* [WHAT IS EXPECTED]: Set out exactly every line of the entries below, starting at the line that holds "Draw a box around all" and stopping after the line that holds "Draw a box around the labels".

Stored data entries
###
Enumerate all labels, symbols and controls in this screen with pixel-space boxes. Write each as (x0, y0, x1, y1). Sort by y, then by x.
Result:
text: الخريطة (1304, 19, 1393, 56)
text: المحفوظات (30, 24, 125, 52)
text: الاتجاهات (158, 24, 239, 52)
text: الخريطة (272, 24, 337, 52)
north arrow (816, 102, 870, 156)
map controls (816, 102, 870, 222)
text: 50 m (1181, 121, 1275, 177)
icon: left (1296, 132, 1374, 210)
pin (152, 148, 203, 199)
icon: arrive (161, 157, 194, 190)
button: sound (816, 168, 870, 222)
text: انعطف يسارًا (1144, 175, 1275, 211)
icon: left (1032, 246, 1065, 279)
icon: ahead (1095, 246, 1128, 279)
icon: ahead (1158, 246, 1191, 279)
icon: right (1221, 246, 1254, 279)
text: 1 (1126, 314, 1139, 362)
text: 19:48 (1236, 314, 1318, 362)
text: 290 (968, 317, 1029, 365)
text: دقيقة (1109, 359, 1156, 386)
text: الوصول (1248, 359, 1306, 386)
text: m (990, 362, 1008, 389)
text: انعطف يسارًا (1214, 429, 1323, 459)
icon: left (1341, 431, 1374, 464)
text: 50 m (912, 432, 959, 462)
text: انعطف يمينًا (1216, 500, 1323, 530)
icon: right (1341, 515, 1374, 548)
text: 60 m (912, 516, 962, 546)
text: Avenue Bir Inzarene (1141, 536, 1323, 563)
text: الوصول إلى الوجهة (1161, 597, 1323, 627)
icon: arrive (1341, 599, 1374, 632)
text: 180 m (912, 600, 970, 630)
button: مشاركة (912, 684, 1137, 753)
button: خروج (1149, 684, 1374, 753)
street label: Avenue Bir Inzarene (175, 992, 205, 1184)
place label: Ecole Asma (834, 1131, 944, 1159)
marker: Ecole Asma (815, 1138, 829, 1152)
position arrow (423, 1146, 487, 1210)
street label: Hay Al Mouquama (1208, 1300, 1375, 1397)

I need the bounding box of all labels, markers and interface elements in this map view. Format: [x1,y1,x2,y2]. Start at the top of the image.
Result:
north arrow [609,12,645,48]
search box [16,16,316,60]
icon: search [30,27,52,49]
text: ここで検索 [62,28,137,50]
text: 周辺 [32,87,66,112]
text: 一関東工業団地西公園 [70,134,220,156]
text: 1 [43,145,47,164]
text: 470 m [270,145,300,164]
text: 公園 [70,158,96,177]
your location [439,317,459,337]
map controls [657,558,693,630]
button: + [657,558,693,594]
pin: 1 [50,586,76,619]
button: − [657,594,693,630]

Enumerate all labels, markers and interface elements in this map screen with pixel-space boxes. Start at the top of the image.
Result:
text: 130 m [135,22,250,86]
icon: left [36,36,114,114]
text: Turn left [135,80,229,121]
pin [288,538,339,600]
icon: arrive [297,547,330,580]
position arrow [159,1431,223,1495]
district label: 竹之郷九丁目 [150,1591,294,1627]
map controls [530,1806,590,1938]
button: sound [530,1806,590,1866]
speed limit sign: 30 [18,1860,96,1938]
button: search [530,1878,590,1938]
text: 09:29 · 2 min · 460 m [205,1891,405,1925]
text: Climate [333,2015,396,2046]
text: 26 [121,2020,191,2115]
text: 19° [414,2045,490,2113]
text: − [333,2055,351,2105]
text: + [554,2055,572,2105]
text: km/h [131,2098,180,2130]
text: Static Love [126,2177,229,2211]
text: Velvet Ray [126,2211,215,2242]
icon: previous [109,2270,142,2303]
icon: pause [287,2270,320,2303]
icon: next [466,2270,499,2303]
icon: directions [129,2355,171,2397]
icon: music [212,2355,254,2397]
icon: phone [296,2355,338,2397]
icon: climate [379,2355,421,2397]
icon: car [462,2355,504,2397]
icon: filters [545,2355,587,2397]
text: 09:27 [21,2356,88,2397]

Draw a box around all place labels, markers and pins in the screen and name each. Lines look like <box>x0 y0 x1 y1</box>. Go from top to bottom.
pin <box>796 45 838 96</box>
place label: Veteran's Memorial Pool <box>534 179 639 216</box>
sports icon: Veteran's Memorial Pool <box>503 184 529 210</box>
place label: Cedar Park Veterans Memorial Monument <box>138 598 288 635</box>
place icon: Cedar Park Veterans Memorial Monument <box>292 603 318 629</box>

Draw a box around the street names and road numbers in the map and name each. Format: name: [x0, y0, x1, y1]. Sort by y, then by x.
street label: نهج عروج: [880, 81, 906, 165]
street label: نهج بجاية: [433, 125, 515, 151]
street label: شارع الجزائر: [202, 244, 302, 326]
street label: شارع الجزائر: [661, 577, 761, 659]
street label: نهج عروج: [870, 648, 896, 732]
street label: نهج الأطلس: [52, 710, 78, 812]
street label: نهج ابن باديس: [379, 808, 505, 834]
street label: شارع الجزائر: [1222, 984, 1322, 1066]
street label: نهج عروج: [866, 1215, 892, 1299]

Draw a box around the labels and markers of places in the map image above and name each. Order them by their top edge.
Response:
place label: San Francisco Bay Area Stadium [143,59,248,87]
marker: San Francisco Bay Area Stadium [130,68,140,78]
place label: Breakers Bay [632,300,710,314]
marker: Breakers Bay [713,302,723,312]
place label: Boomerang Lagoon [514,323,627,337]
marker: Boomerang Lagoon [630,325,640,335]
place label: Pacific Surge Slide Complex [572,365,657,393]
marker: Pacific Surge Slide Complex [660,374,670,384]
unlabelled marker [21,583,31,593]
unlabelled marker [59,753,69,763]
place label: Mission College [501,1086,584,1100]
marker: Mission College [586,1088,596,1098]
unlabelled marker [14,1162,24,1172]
###
* [RESULT OF THIS TASK]:
Draw a box around all place labels, markers and pins in the screen and name each. Lines look like <box>x0 y0 x1 y1</box>. Go from top to bottom.
pin <box>796 45 838 96</box>
place label: Veteran's Memorial Pool <box>534 179 639 216</box>
sports icon: Veteran's Memorial Pool <box>503 184 529 210</box>
place label: Cedar Park Veterans Memorial Monument <box>138 598 288 635</box>
place icon: Cedar Park Veterans Memorial Monument <box>292 603 318 629</box>

Draw a box around the street names and road numbers in the map and name each. Format: name: [x0, y0, x1, y1]. Sort by y, then by x.
street label: نهج عروج: [880, 81, 906, 165]
street label: نهج بجاية: [433, 125, 515, 151]
street label: شارع الجزائر: [202, 244, 302, 326]
street label: شارع الجزائر: [661, 577, 761, 659]
street label: نهج عروج: [870, 648, 896, 732]
street label: نهج الأطلس: [52, 710, 78, 812]
street label: نهج ابن باديس: [379, 808, 505, 834]
street label: شارع الجزائر: [1222, 984, 1322, 1066]
street label: نهج عروج: [866, 1215, 892, 1299]

Draw a box around the labels and markers of places in the map image above and name each. Order them by their top edge.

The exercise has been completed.